Evaluating the Architectural Reasoning Capabilities of LLM Provers via the Obfuscated Natural Number Game
Introduces Architectural Reasoning as the ability to synthesize proofs using only local axioms in an alien domain, evaluating LLMs via an obfuscated Lean benchmark.
Excerpt
While Large Language Models have achieved notable success on formal mathematics benchmarks such as MiniF2F, it remains unclear whether these results stem from genuine logical reasoning or semantic pattern matching against pre-training data.
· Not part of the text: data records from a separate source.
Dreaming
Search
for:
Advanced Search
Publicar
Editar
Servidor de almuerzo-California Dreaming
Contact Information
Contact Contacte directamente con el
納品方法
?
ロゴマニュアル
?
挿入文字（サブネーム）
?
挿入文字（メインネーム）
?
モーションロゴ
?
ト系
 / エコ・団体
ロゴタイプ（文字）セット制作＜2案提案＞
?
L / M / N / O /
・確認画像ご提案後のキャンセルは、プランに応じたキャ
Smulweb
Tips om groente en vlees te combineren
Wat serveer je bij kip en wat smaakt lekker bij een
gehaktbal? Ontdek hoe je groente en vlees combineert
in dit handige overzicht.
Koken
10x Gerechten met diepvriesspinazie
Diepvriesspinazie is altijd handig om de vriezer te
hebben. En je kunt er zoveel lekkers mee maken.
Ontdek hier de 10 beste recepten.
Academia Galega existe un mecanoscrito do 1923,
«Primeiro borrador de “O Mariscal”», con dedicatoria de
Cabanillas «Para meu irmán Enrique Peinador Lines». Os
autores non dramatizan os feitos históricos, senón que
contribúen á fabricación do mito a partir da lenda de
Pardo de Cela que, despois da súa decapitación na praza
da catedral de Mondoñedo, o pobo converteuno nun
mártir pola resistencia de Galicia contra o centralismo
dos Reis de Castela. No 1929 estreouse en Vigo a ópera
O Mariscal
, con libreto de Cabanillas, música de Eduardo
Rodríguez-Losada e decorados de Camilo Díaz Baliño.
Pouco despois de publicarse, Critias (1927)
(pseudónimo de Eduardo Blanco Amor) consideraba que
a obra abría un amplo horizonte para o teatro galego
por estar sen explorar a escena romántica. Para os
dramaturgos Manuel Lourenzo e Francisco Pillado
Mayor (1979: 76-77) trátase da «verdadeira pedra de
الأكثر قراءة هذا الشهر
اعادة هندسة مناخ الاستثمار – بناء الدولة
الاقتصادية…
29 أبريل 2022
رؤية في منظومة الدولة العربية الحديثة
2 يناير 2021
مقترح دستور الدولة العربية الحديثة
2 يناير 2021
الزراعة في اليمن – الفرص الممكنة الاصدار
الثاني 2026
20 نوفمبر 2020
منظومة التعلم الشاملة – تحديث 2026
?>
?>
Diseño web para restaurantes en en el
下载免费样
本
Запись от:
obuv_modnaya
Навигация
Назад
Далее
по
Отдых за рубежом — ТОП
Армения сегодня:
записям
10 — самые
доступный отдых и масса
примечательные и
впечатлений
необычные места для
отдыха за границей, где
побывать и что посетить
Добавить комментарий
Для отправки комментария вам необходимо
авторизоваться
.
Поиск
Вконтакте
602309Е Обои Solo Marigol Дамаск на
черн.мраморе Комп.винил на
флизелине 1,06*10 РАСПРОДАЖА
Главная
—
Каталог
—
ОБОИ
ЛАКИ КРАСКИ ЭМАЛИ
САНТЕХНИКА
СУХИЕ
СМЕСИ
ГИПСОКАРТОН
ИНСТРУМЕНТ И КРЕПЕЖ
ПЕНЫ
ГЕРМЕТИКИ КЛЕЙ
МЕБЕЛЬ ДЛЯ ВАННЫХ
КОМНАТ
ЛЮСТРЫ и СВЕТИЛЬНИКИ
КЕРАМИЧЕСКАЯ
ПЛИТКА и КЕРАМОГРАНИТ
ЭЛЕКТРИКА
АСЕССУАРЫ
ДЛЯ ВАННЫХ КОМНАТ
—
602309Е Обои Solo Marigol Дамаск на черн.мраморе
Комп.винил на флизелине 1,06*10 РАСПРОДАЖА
This paper identifies Architectural Reasoning: the ability to synthesize formal proofs using exclusively local axioms and definitions within an alien math domain, as the necessary ability for future automated theorem discovery AI. We use the Obfuscated Natural Number Game, a benchmark to evaluate Architectural Reasoning. By renaming identifiers in the Natural Number Game in Lean 4, we created a zero-knowledge, closed environment. We evaluate state-of-the-art models, finding a universal latency tax where obfuscation increases inference time. The results also reveal a divergence in robustness: while general models (Claude-Sonnet-4.5, GPT-4o) suffer performance degradation, reasoning models (DeepSeek-R1, GPT-5, DeepSeek-Prover-V2) maintain the same accuracy despite the absence of semantic cues. These findings provide a quantitative metric for assessing the true capacity for mathematical reasoning.